Grazie Roberto, non finirò mai di dirtelo, se non fossi arrivato tu io non sarei più qui accanto ai miei bambini. Quando è arrivata Claudia Marchetto, il medico speciale che mi ha tenuta in vita con un coraggio da leoni tu le spiegavi come mi avevi trovato, hai raccolto i pezzi del mio corpo con i paramedici e ora sono di nuovo parte di me e mi permettono di avere un aspetto e una dignità che su quel prato avevo perso. Indimenticabili gli occhi azzurri e profondi della dottoressa Marchetto che mi teneva in vita con parole forti e di coraggio, dottoressa se legge questa parole sappia che non passa giorno in cui non le rivolga un pensiero di gratitudine. Un giorno, durante il mio lungo iter ospedaliero presso l’Unità di Chirurgia Plastica di Varese, camminando tra i corridoi dell’ospedale, accanto al portone della Chiesa Ospedaliera, l’ho incrociata e riconosciuta dagli occhi, le avrei voluto dire molto di più ma quando una persona ti salva la vita le parole perdono ogni significato e l’ho abbracciata perché è grazie alla sua tenacia se sono arrivata tra le mani uniche del Dottor Mario Cherubino e oggi posso scriverti.

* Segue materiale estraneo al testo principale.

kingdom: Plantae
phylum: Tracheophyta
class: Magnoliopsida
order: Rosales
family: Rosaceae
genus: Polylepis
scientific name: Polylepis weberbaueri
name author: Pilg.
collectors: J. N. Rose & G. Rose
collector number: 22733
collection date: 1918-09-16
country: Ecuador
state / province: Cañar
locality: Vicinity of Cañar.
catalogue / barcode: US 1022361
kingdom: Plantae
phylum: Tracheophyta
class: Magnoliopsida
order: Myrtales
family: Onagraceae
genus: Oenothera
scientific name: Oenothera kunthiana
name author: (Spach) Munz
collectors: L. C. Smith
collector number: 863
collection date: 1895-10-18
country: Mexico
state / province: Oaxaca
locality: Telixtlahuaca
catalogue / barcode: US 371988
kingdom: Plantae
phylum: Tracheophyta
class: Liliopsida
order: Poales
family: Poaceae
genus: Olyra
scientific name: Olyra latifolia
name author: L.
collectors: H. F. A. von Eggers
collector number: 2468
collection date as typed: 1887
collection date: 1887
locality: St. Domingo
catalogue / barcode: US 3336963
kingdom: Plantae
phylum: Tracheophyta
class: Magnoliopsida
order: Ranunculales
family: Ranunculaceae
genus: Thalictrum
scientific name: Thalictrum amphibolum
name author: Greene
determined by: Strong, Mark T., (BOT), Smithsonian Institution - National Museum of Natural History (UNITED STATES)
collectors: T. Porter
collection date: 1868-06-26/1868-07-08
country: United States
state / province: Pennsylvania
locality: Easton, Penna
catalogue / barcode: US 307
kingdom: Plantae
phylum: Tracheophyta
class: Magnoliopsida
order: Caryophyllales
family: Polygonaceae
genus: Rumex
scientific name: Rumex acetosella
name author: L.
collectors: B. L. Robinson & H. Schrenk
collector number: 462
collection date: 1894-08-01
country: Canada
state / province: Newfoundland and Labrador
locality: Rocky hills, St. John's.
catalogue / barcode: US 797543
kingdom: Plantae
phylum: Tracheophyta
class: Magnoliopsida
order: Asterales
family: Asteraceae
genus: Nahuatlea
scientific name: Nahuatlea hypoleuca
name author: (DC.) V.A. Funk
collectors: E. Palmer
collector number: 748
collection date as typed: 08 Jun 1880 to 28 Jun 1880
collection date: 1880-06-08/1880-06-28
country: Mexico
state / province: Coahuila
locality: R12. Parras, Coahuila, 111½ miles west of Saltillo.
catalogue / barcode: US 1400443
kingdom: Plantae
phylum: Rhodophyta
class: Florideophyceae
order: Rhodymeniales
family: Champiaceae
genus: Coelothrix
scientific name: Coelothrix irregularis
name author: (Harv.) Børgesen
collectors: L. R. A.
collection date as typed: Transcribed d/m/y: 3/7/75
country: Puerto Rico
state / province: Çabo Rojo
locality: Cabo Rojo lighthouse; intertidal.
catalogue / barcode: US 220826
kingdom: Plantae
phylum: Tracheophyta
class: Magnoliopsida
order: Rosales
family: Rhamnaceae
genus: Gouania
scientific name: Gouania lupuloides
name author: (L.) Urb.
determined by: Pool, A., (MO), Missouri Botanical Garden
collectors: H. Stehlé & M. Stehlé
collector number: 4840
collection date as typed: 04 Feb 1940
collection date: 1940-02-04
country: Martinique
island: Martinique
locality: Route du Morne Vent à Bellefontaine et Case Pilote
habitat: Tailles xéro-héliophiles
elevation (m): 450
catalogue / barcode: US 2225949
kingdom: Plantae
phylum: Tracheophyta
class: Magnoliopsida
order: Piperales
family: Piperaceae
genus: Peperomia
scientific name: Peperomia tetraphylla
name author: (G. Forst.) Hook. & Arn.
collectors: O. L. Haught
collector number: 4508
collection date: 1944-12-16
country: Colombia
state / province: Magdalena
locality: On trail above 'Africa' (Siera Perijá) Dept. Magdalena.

Poi il resto un po’ lo sai, la vita cambia completamente ci si accorge che il quotidiano diventa uno scoglio dove la paura confonde la realtà. Accompagnare i figli a scuola, alla loro vita normale sembrava impossibile ma sono stata fortunata, ho incontrato persone meravigliose che si sono prese cura dei miei bambini e di riflesso anche di me, la scuola dell’Infanzia di Bosto ha rappresentato per la mia Alice un porto sicuro con una maestra equilibrata e speciale, Alessandra che l’ha accolta restituendola alla normalità del quotidiano insieme a Teresa e Cristina che sono diventate la mia ancora per due anni. Così come lo è stata la scuola Primaria Manfredini con gli altri due bambini, dove hanno ritrovato una dimensione umana, accogliente e finalmente di pace.

Sai Roby ho dovuto imparare anche a prendermi cura di me con coraggio, affrontando un percorso di supporto mentale e fisico affiancata da un bravissimo psicologo Sandro Anfuso e dalla presenza forte e costante degli amici, dall’aiuto della mia famiglia che non mi ha lasciata sola un attimo, di mia madre che nonostante una vita provata dal dolore mi ha insegnato a non cedere mai… perchè sai, nessuno si salva da solo e questo me lo hai insegnato tu ed io non lo dimentico.

Speravo che la giustizia facesse il suo corso, lo speravo dai primi colloqui presso la caserma dei Carabinieri di Gavirate dove ho trovato una grande solidarietà e ascolto, ma la strada della legge è stata a dir poco tortuosa. Nonostante la grande documentazione fotografica raccolta dall’equipe dell’Unità di Chirurgia Plastica durante ogni singola fase dell’accaduto, nonostante le minuziose cartelle cliniche stilate, su di me e mia figlia, dai chirurghi che hanno effettuato numerosi interventi dal Pronto Soccorso, all’Unità di Terapia Intensiva, fino alla Chirurgia Plastico Ricostruttiva, nonostante l’accuratissima perizia legale del dottor Cesare Garberi ad oggi io e la mia famiglia non abbiamo ancora ricevuto la giustizia che il caso merita. Da qualche mese comincio a vedere un sentiero possibile grazie a Marco Natola, il mio avvocato guerriero, altrimenti saremmo un caso accidentalmente e incredibilmente archiviato, cosa accaduta per ben due volte in tre anni.

Ma io continuo a crederci e a lottare senza fermarmi perchè come diceva il grande magistrato Paolo Borsellino “chi ha paura muore ogni giorno, chi non ha paura muore una volta sola” e io vorrei considerare chiuso e concluso questo capitolo della vita della mia famiglia.

E allora Roberto, se tu tornassi dal tuo lungo viaggio e ci rincontrassimo vorrei che il 17 Ottobre diventasse un anniversario di gratitudine alla vita e non un ricordo di dolore, un giorno in cui potremmo sorridere e abbracciarci felici di essere ancora qui, nonostante tutto.